[PAGE TEXT]:
(begin)

Before I dig into this, I must discuss the openness of the HiFive 1, and RISC-V in general. Free Software and Open Hardware is a religion, and it’s significantly more difficult to produce Open Hardware than Free Software. No matter how good or how Open the design is, the production of the first Open Source microcontroller will generate far too many comments from people who use the words ‘moral imperative’ while citing utilitarian examples of why Open and Libre is good. You should ignore these comments, but not just because these people have only read the back cover of the Cliff’s Notes for Philosophy For Dummies.

The Openness of the HiFive 1 and RISC-V

The biggest selling point for RISC-V chips is that there are no licensing fees, and this microcontroller is Open Source. This is huge — your AVRs, PICs, ARMs, and every other microcontroller on the planet is closed hardware. You can’t study the silicon. If we’re ever going to get a completely Open Source computer, it has to start somewhere, and here it is.

With that said, this is an Arduino-compatible board with an FTDI chip providing the USB to serial conversion. If we had a facepalm emoji, we’d use it here. An FTDI chip is not Open Source, and they have designed drivers to break chips that aren’t theirs. The design files for the HiFive 1 were made with Altium, a proprietary and non-Free software.

This was the best picture for this section of content.

Will Stallman ever say the HiFive 1 is Free as in speech? Absolutely not. Instead, the HiFive 1 is an incrementally more Free microcontroller compared to a PIC, ARM, or AVR. There will be people who will argue – over the Internet, using late-model Intel processors with Management Engines — this is insufficient to be called Free and Open Source. To them, I will simply link to the Nirvana fallacy and ask them to point me to a microcontroller that is more Free and Open Source. Let’s not cut down the idea of an Open Source microcontroller because it’s not perfect on the first release.

Hardware Teardown

So, what’s in the HiFive 1? The spec sheet is simple enough, the datasheet is complete enough,  although there are some caveats:

  • Microcontroller: SiFive Freedom E310 (FE310)
    • CPU: SiFive E31 CPU
    • Architecture: 32-bit RV32IMAC
    • Speed: 320+ MHz (the stock frequency seems to be about 256 MHz, this can be changed)
    • Performance: 1.61 DMIPs/MHz
    • Memory: 16 KB Instruction Cache, 16 KB Data Scratchpad
    • Other Features: Hardware Multiply/Divide, Debug Module, Flexible Clock Generation with on-chip oscillators and PLLs
  • Operating Voltage: 3.3 V and 1.8 V
  • Input Voltage: 5 V USB or 7-12 VDC Jack
  • IO Voltages: Both 3.3 V or 5 V supported
  • Digital I/O Pins: 19
  • PWM Pins: 9
  • SPI Controllers/HW CS Pins: 1/3
  • External Interrupt Pins: 19
  • External Wakeup Pins: 1
  • Flash Memory: 128 Mbit Off-Chip (ISSI SPI Flash)

(end)

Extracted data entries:
(begin)

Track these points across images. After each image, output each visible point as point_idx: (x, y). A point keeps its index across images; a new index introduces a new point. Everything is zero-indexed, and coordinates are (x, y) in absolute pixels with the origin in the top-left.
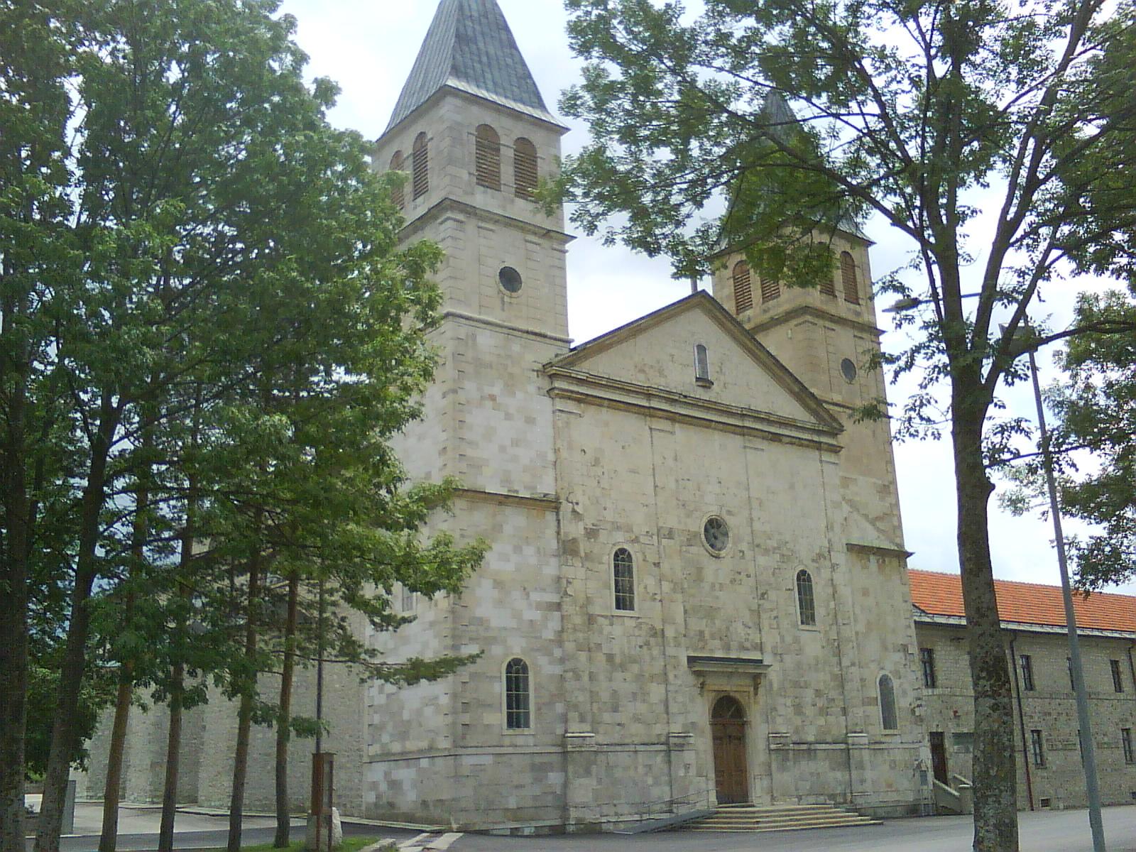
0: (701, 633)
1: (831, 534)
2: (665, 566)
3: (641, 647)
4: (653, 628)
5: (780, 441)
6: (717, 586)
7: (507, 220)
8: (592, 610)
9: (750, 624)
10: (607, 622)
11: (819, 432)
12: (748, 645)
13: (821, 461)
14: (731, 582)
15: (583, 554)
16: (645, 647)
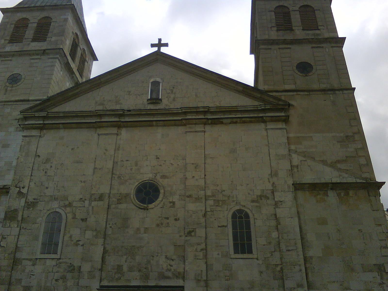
0: (119, 268)
1: (275, 179)
2: (92, 220)
3: (57, 280)
4: (71, 265)
5: (222, 123)
6: (142, 230)
7: (20, 53)
8: (18, 255)
9: (174, 257)
10: (30, 263)
11: (264, 111)
12: (170, 274)
13: (266, 130)
14: (158, 225)
15: (20, 218)
16: (61, 281)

(end)

[REQUIRED TASKS]:
1. According to the HiFive 1 review text, how many PWM pins does the board have?
2. Rewrite the stretch of the records from their start through the line containing "1: (831, 534)", replacing "absolute" with "raw" and keeping everything else unchanged. Leave the pictures out.

[RESULTS OF THE TASKS]:
1. 9

2.
Track these points across images. After each image, output each visible point as point_idx: (x, y). A point keeps its index across images; a new index introduces a new point. Everything is zero-indexed, and coordinates are (x, y) in raw pixels with the origin in the top-left.
0: (701, 633)
1: (831, 534)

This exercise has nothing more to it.